(Work item) In the figure caption on ME1 and glutamine, which statistical test was used for panel f?

(Document section)
•••
Fig. 2: ME1 induction promotes reductive carboxylation of glutamine.

a Model illustrating the fate of fully labeled ¹³C glutamine after entering the TCA cycle. Glutamine oxidation generates M + 4 labeled substrates while its reductive carboxylation generates M + 3 labeled substrates. Note that ME1 activity is coupled to NADPH production and reduction of oxidized glutathione. b Percentage of labeled and unlabeled malate in ND1 mutant cells after 3 h incubation with ¹³C-labeled ([U-¹³C₅]) glutamine (n = 3). c Isotopomer distribution of malate in sgNeg and sgME1 ND1 mutant cells cultured in the presence of ¹³C glutamine for 3 h (n = 3). d ME1 overexpression decreases malate M + 4 originated by oxidation of glutamine in the TCA cycle and increases malate M + 3 coming from reductive carboxylation of glutamine (n = 3). e ¹⁴C glutamine oxidation is reduced in ND1 mutant cells overexpressing ME1 (n = 3). f Supplementation of cell permeable dimethyl-malate (DM-malate), at the indicated doses, did not increase survival of ND1 under galactose conditions (n = 3). Experiments are represented as means ± SEM., n > 3 biological replicates. Asterisks denote *p < 0.05, **p < 0.01, or ***p < 0.001. Paired two-tailed Student’s t test in d, e and one-way ANOVA in f. Red dashed lines indicate initial seeding density.
•••
(Source data)
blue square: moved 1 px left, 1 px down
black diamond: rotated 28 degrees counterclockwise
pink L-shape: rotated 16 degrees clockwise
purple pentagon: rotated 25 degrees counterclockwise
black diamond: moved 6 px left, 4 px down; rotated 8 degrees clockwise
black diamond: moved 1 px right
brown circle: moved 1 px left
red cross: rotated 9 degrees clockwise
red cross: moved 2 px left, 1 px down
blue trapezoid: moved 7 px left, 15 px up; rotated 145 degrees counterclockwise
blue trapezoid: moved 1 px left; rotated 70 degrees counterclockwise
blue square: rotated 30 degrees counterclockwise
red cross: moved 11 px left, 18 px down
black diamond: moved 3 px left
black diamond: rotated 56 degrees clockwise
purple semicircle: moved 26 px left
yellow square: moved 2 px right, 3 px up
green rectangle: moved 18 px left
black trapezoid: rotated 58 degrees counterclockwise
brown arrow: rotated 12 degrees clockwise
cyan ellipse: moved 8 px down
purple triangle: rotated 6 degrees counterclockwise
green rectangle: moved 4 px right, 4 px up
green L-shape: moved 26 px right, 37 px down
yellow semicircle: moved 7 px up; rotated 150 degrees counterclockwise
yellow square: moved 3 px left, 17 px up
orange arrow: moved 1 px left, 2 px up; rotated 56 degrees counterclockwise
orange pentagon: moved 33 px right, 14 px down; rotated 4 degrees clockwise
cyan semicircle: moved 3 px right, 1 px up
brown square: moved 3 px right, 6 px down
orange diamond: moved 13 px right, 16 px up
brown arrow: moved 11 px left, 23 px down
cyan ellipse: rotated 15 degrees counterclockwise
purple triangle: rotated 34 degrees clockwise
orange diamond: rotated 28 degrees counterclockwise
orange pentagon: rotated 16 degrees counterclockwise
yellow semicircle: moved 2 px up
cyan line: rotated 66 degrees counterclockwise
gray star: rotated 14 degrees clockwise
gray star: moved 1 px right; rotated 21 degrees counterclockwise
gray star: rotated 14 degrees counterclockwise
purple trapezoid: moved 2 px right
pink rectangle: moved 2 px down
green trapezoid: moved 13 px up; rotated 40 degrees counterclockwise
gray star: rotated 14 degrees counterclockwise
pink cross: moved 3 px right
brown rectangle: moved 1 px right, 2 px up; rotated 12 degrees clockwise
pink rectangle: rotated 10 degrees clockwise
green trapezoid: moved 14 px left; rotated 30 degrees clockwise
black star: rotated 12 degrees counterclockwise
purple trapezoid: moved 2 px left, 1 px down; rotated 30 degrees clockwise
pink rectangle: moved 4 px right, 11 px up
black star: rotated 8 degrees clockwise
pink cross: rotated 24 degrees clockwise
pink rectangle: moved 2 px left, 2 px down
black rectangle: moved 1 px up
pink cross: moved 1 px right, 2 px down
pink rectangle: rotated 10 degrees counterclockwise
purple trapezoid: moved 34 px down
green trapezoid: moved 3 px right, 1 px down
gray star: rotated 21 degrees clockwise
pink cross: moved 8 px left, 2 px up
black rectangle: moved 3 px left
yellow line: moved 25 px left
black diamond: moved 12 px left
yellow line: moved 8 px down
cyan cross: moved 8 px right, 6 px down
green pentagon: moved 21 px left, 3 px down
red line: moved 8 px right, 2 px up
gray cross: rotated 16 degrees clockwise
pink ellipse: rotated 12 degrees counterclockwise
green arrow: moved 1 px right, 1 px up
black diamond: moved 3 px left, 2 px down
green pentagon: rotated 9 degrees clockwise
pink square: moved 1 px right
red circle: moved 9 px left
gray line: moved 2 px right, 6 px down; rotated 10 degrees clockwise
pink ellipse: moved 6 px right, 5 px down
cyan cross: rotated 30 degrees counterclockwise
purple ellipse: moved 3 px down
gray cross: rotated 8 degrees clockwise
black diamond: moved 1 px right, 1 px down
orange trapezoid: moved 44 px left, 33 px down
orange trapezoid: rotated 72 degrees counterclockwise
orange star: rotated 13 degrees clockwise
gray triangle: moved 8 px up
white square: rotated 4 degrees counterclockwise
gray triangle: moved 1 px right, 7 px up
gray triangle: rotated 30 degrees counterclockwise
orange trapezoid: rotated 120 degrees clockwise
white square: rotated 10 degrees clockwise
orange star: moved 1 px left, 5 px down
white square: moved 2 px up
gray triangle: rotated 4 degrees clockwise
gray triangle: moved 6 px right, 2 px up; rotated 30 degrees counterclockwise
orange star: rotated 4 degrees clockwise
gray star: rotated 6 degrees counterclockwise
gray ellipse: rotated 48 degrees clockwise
•••
(Response to the exercise) A one-way ANOVA.